Queen of Angels
- Cover of first edition (hardcover)
- Author: Greg Bear
- Language: English
- Genre: Science fiction novel
- Publisher: Warner Books
- Publication date: July 1990
- Publication place: United States
- Media type: Print (hardback & paperback)
- Pages: 420
- ISBN: 0-446-51400-4
- OCLC: 20854171
- Dewey Decimal: 813/.54 20
- LC Class: PS3552.E157 Q44 1990

= Queen of Angels (novel) =

1990 science fiction novel by Greg Bear

Queen of Angels is a 1990 science fiction novel written by Greg Bear. It was nominated for the Hugo, Campbell and Locus Awards in 1991. It was followed by a sequel, "/", also known as Slant.

== Plot summary ==

Queen of Angels describes our world just prior to the binary millennium (2048 AD) through several parallel (and to some degree interlocking) tales. Nanotechnology has transformed almost every aspect of American society, and its application to psychology, psychiatry, and neuroscience has resulted in new techniques for mental "therapy" that have created new forms of social stratification. Increasingly, individuals are "therapied: "by means of "nano-therapy," they are turned into well-integrated personalities capable of productive work and constructive social interaction, which does not threaten the social order. Therapied individuals have access to the best jobs. There are two other classes: the "high naturals," who possess such a positive mental makeup that they do not need any therapy, and the "untherapied," who find themselves increasingly marginalized.

The central unifying element involves a famous writer, Emmanuel Goldsmith, who has committed a gruesome series of murders, a crime almost unheard of in the age of therapy. One storyline involves Mary Choy, a high natural police detective assigned to the case to track down and arrest the murderer. Mary is a transform since she has chosen to have her body extensively altered by nanotechnology to enhance her abilities as a policewoman and also for aesthetic reasons.

A second storyline involves Richard Fettle, a good friend of the murderer, also an untherapied writer, who must come to terms with what happened to his friend and how his artists' lives, and all of the untherapied must change. The third plot line concerns Martin Burke, a pioneer in psychotherapy who uses a technique which allows him to directly enter and interact with a patient's psychology, the "Country of the Mind," through a sort of virtual reality. Although disgraced at the story's opening, Dr. Burke is given the opportunity to use his technique to explore Goldsmith's mind, which turns out to be one of the most fascinating and dangerous minds imaginable.

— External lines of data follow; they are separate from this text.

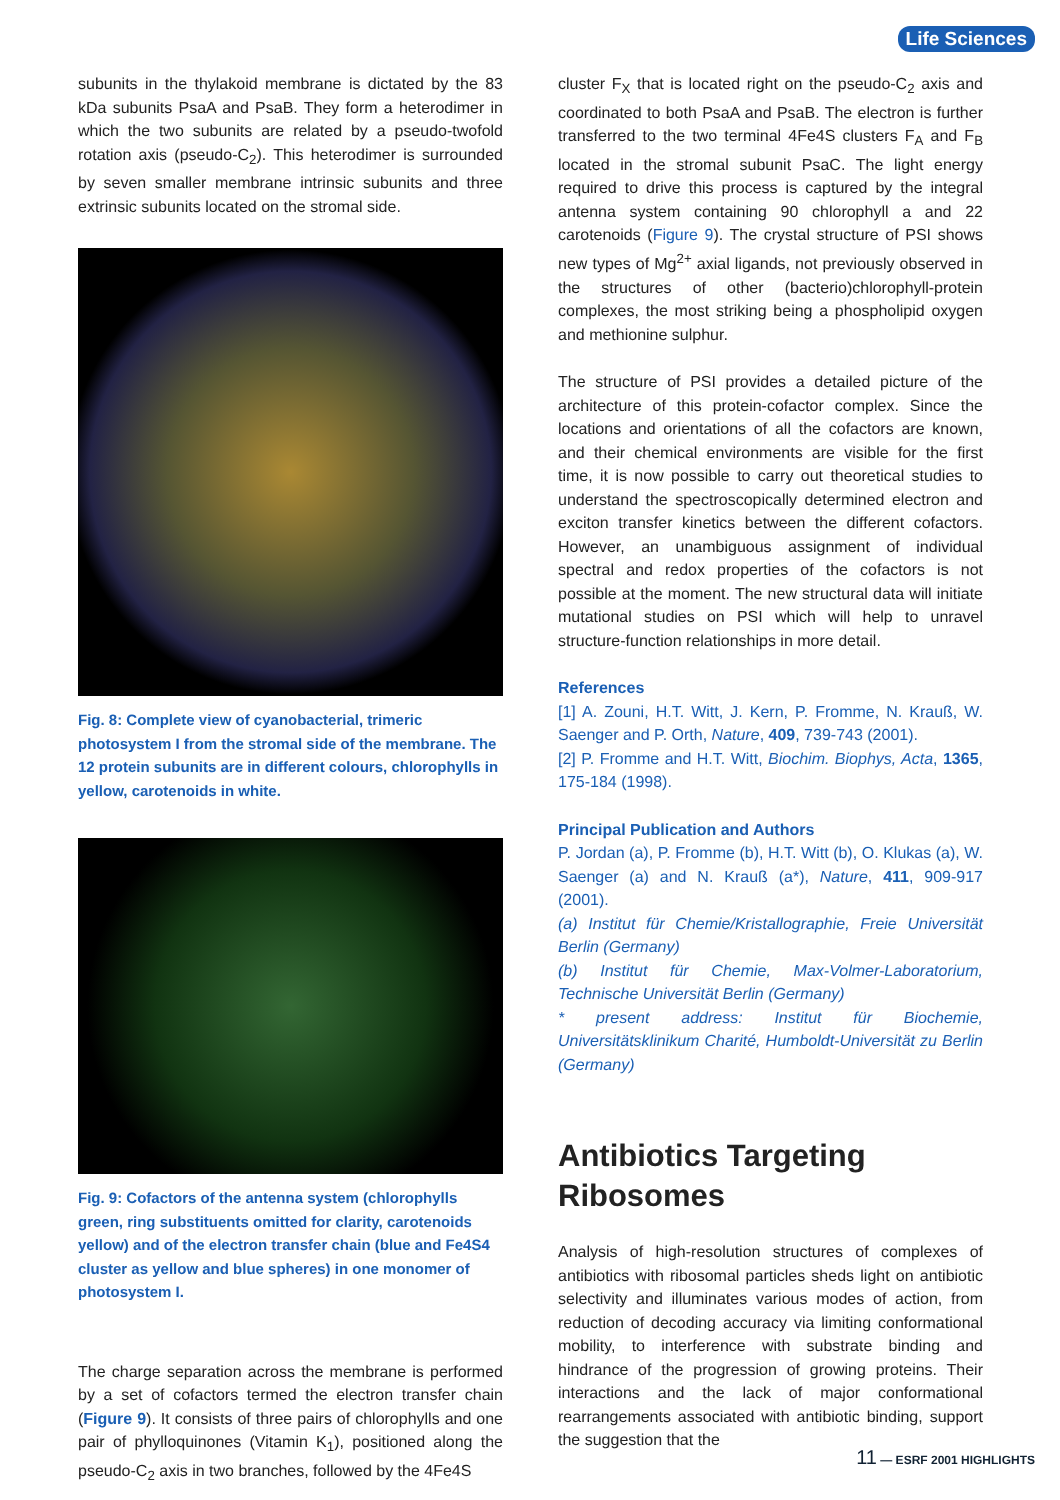Life Sciences
subunits in the thylakoid membrane is dictated by the 83 kDa subunits PsaA and PsaB. They form a heterodimer in which the two subunits are related by a pseudo-twofold rotation axis (pseudo-C<sub>2</sub>). This heterodimer is surrounded by seven smaller membrane intrinsic subunits and three extrinsic subunits located on the stromal side.
Fig. 8: Complete view of cyanobacterial, trimeric photosystem I from the stromal side of the membrane. The 12 protein subunits are in different colours, chlorophylls in yellow, carotenoids in white.
Fig. 9: Cofactors of the antenna system (chlorophylls green, ring substituents omitted for clarity, carotenoids yellow) and of the electron transfer chain (blue and Fe4S4 cluster as yellow and blue spheres) in one monomer of photosystem I.
The charge separation across the membrane is performed by a set of cofactors termed the electron transfer chain (Figure 9). It consists of three pairs of chlorophylls and one pair of phylloquinones (Vitamin K<sub>1</sub>), positioned along the pseudo-C<sub>2</sub> axis in two branches, followed by the 4Fe4S
cluster F<sub>X</sub> that is located right on the pseudo-C<sub>2</sub> axis and coordinated to both PsaA and PsaB. The electron is further transferred to the two terminal 4Fe4S clusters F<sub>A</sub> and F<sub>B</sub> located in the stromal subunit PsaC. The light energy required to drive this process is captured by the integral antenna system containing 90 chlorophyll a and 22 carotenoids (Figure 9). The crystal structure of PSI shows new types of Mg<sup>2+</sup> axial ligands, not previously observed in the structures of other (bacterio)chlorophyll-protein complexes, the most striking being a phospholipid oxygen and methionine sulphur.
The structure of PSI provides a detailed picture of the architecture of this protein-cofactor complex. Since the locations and orientations of all the cofactors are known, and their chemical environments are visible for the first time, it is now possible to carry out theoretical studies to understand the spectroscopically determined electron and exciton transfer kinetics between the different cofactors. However, an unambiguous assignment of individual spectral and redox properties of the cofactors is not possible at the moment. The new structural data will initiate mutational studies on PSI which will help to unravel structure-function relationships in more detail.
References
[1] A. Zouni, H.T. Witt, J. Kern, P. Fromme, N. Krauß, W. Saenger and P. Orth, Nature, 409, 739-743 (2001).
[2] P. Fromme and H.T. Witt, Biochim. Biophys, Acta, 1365, 175-184 (1998).
Principal Publication and Authors
P. Jordan (a), P. Fromme (b), H.T. Witt (b), O. Klukas (a), W. Saenger (a) and N. Krauß (a*), Nature, 411, 909-917 (2001).
(a) Institut für Chemie/Kristallographie, Freie Universität Berlin (Germany)
(b) Institut für Chemie, Max-Volmer-Laboratorium, Technische Universität Berlin (Germany)
* present address: Institut für Biochemie, Universitätsklinikum Charité, Humboldt-Universität zu Berlin (Germany)
Antibiotics Targeting Ribosomes
Analysis of high-resolution structures of complexes of antibiotics with ribosomal particles sheds light on antibiotic selectivity and illuminates various modes of action, from reduction of decoding accuracy via limiting conformational mobility, to interference with substrate binding and hindrance of the progression of growing proteins. Their interactions and the lack of major conformational rearrangements associated with antibiotic binding, support the suggestion that the
11 — ESRF 2001 HIGHLIGHTS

Finally, the fourth plotline considers the nature of artificial intelligence, as an AI robot space probe discovers life on a planet in the Alpha Centauri system and simultaneously achieves its own independent self-awareness, as does its twin back on Earth.

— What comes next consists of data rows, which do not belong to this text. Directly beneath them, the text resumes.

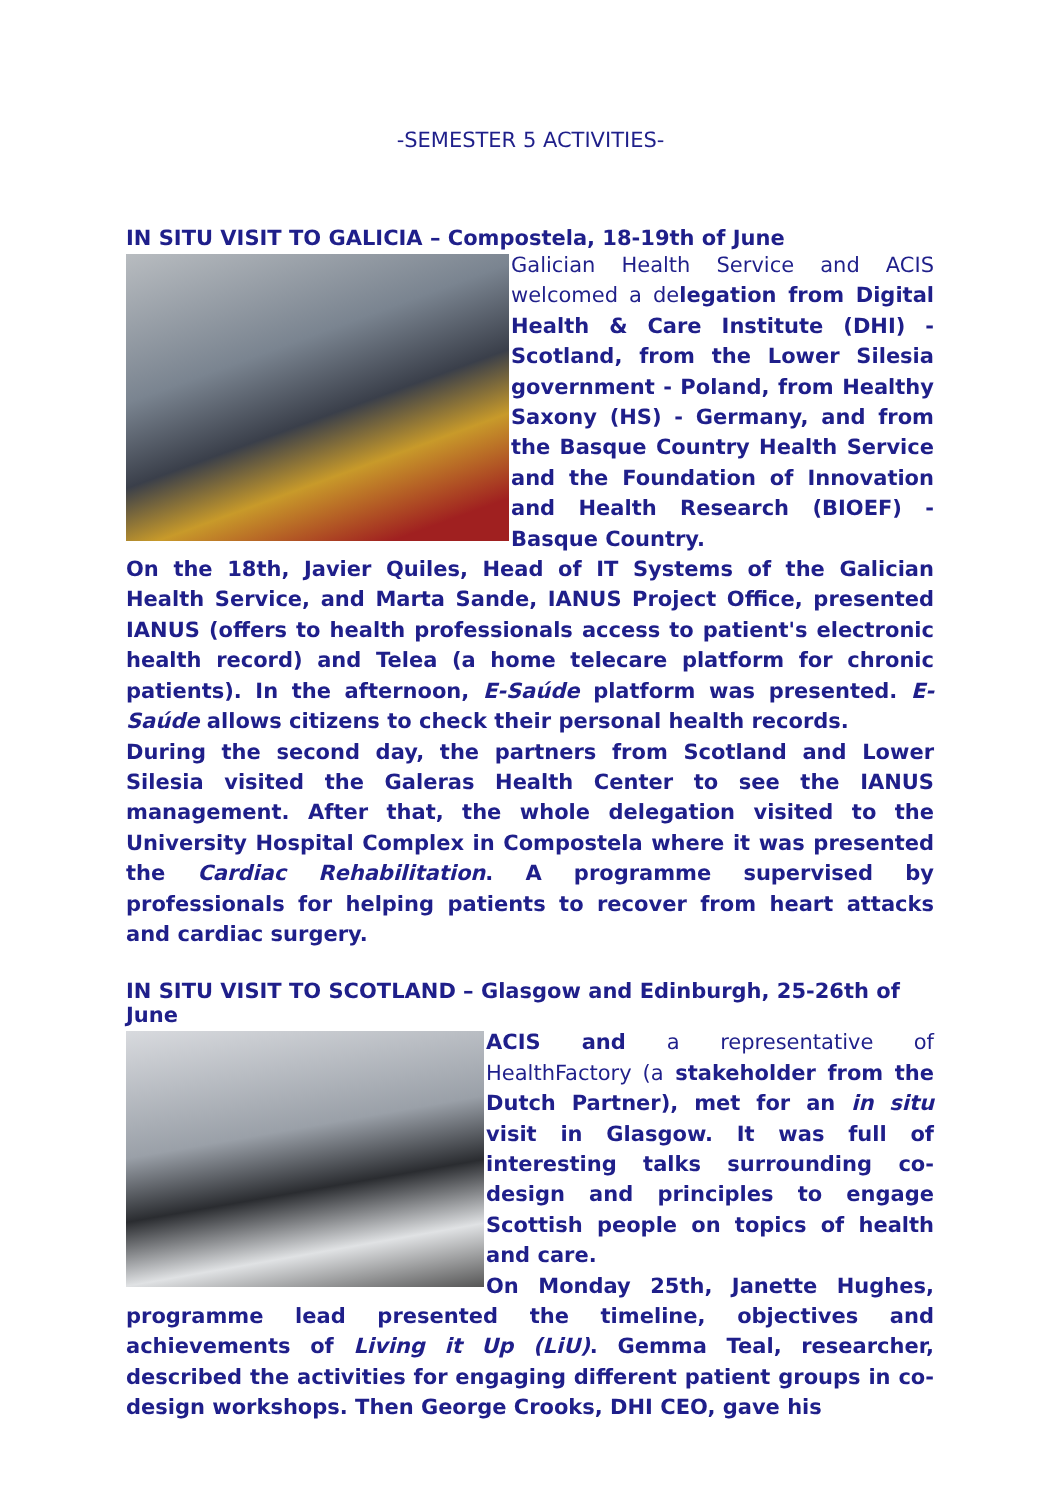-SEMESTER 5 ACTIVITIES-
IN SITU VISIT TO GALICIA – Compostela, 18-19th of June
Galician Health Service and ACIS welcomed a delegation from Digital Health & Care Institute (DHI) - Scotland, from the Lower Silesia government - Poland, from Healthy Saxony (HS) - Germany, and from the Basque Country Health Service and the Foundation of Innovation and Health Research (BIOEF) - Basque Country.
On the 18th, Javier Quiles, Head of IT Systems of the Galician Health Service, and Marta Sande, IANUS Project Office, presented IANUS (offers to health professionals access to patient's electronic health record) and Telea (a home telecare platform for chronic patients). In the afternoon, E-Saúde platform was presented. E-Saúde allows citizens to check their personal health records.
During the second day, the partners from Scotland and Lower Silesia visited the Galeras Health Center to see the IANUS management. After that, the whole delegation visited to the University Hospital Complex in Compostela where it was presented the Cardiac Rehabilitation. A programme supervised by professionals for helping patients to recover from heart attacks and cardiac surgery.
IN SITU VISIT TO SCOTLAND – Glasgow and Edinburgh, 25-26th of June
ACIS and a representative of HealthFactory (a stakeholder from the Dutch Partner), met for an in situ visit in Glasgow. It was full of interesting talks surrounding co-design and principles to engage Scottish people on topics of health and care.
On Monday 25th, Janette Hughes, programme lead presented the timeline, objectives and achievements of Living it Up (LiU). Gemma Teal, researcher, described the activities for engaging different patient groups in co-design workshops. Then George Crooks, DHI CEO, gave his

The novel deals with issues of technology, identity, the nature of justice, and the existence of consciousness and the soul. Queen of Angels, set in 2047, was written just before the creation of the first website in 1991 and describes a global network based on the exchange of text (a sort of super USENET), whereas the sequel, Slant, set in 2055 and written in 1997 after the coming of the World Wide Web, describes a global network which has inexplicably changed to resemble a vast shared virtual reality.

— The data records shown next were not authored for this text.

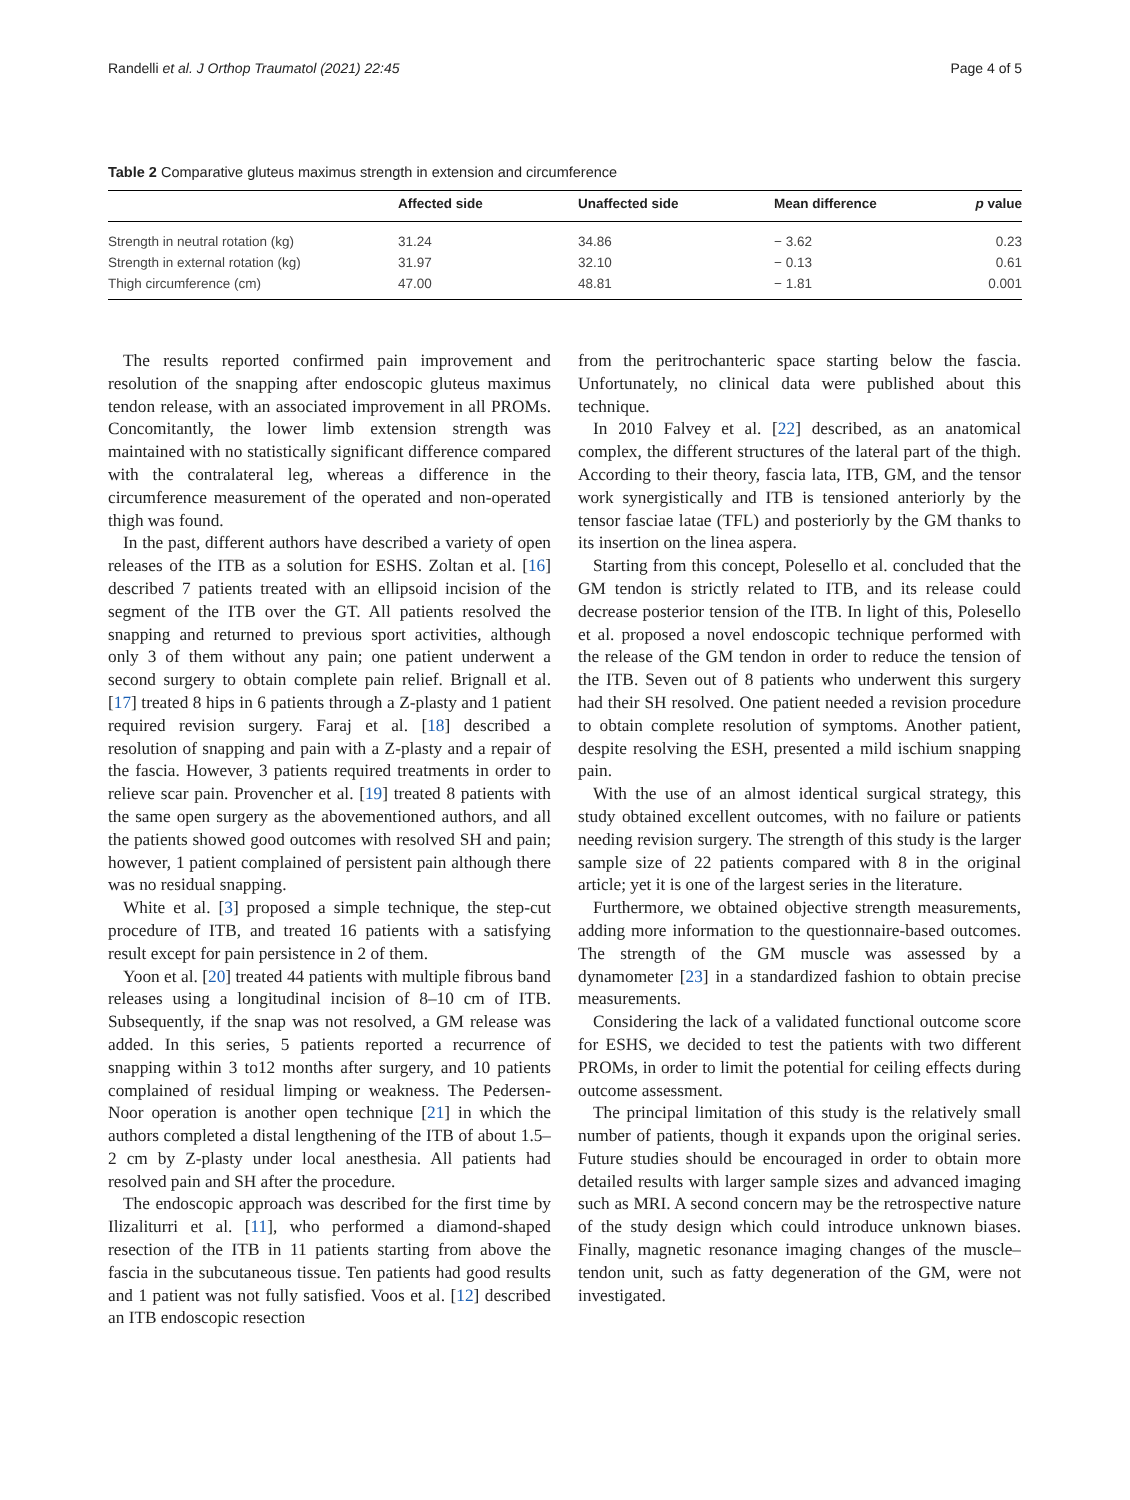Randelli et al. J Orthop Traumatol (2021) 22:45 Page 4 of 5
Table 2 Comparative gluteus maximus strength in extension and circumference
| | Affected side | Unaffected side | Mean difference | p value |
| --- | --- | --- | --- | --- |
| Strength in neutral rotation (kg) | 31.24 | 34.86 | − 3.62 | 0.23 |
| Strength in external rotation (kg) | 31.97 | 32.10 | − 0.13 | 0.61 |
| Thigh circumference (cm) | 47.00 | 48.81 | − 1.81 | 0.001 |
The results reported confirmed pain improvement and resolution of the snapping after endoscopic gluteus maximus tendon release, with an associated improvement in all PROMs. Concomitantly, the lower limb extension strength was maintained with no statistically significant difference compared with the contralateral leg, whereas a difference in the circumference measurement of the operated and non-operated thigh was found.
In the past, different authors have described a variety of open releases of the ITB as a solution for ESHS. Zoltan et al. [16] described 7 patients treated with an ellipsoid incision of the segment of the ITB over the GT. All patients resolved the snapping and returned to previous sport activities, although only 3 of them without any pain; one patient underwent a second surgery to obtain complete pain relief. Brignall et al. [17] treated 8 hips in 6 patients through a Z-plasty and 1 patient required revision surgery. Faraj et al. [18] described a resolution of snapping and pain with a Z-plasty and a repair of the fascia. However, 3 patients required treatments in order to relieve scar pain. Provencher et al. [19] treated 8 patients with the same open surgery as the abovementioned authors, and all the patients showed good outcomes with resolved SH and pain; however, 1 patient complained of persistent pain although there was no residual snapping.
White et al. [3] proposed a simple technique, the step-cut procedure of ITB, and treated 16 patients with a satisfying result except for pain persistence in 2 of them.
Yoon et al. [20] treated 44 patients with multiple fibrous band releases using a longitudinal incision of 8–10 cm of ITB. Subsequently, if the snap was not resolved, a GM release was added. In this series, 5 patients reported a recurrence of snapping within 3 to12 months after surgery, and 10 patients complained of residual limping or weakness. The Pedersen-Noor operation is another open technique [21] in which the authors completed a distal lengthening of the ITB of about 1.5–2 cm by Z-plasty under local anesthesia. All patients had resolved pain and SH after the procedure.
The endoscopic approach was described for the first time by Ilizaliturri et al. [11], who performed a diamond-shaped resection of the ITB in 11 patients starting from above the fascia in the subcutaneous tissue. Ten patients had good results and 1 patient was not fully satisfied. Voos et al. [12] described an ITB endoscopic resection
from the peritrochanteric space starting below the fascia. Unfortunately, no clinical data were published about this technique.
In 2010 Falvey et al. [22] described, as an anatomical complex, the different structures of the lateral part of the thigh. According to their theory, fascia lata, ITB, GM, and the tensor work synergistically and ITB is tensioned anteriorly by the tensor fasciae latae (TFL) and posteriorly by the GM thanks to its insertion on the linea aspera.
Starting from this concept, Polesello et al. concluded that the GM tendon is strictly related to ITB, and its release could decrease posterior tension of the ITB. In light of this, Polesello et al. proposed a novel endoscopic technique performed with the release of the GM tendon in order to reduce the tension of the ITB. Seven out of 8 patients who underwent this surgery had their SH resolved. One patient needed a revision procedure to obtain complete resolution of symptoms. Another patient, despite resolving the ESH, presented a mild ischium snapping pain.
With the use of an almost identical surgical strategy, this study obtained excellent outcomes, with no failure or patients needing revision surgery. The strength of this study is the larger sample size of 22 patients compared with 8 in the original article; yet it is one of the largest series in the literature.
Furthermore, we obtained objective strength measurements, adding more information to the questionnaire-based outcomes. The strength of the GM muscle was assessed by a dynamometer [23] in a standardized fashion to obtain precise measurements.
Considering the lack of a validated functional outcome score for ESHS, we decided to test the patients with two different PROMs, in order to limit the potential for ceiling effects during outcome assessment.
The principal limitation of this study is the relatively small number of patients, though it expands upon the original series. Future studies should be encouraged in order to obtain more detailed results with larger sample sizes and advanced imaging such as MRI. A second concern may be the retrospective nature of the study design which could introduce unknown biases. Finally, magnetic resonance imaging changes of the muscle–tendon unit, such as fatty degeneration of the GM, were not investigated.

Also in the novel is "Citizen Oversight," a quasi-governmental agency that collects data on citizens: medical, financial, legal. It also collects information from public sources such as video cameras with facial recognition and has the ability to track individuals. Local police agencies can appeal to Citizen Oversight to conduct a query on an individual and Citizen Oversight may or may not give out the requested information, based on their interpretation of the "Raphkind Amendment."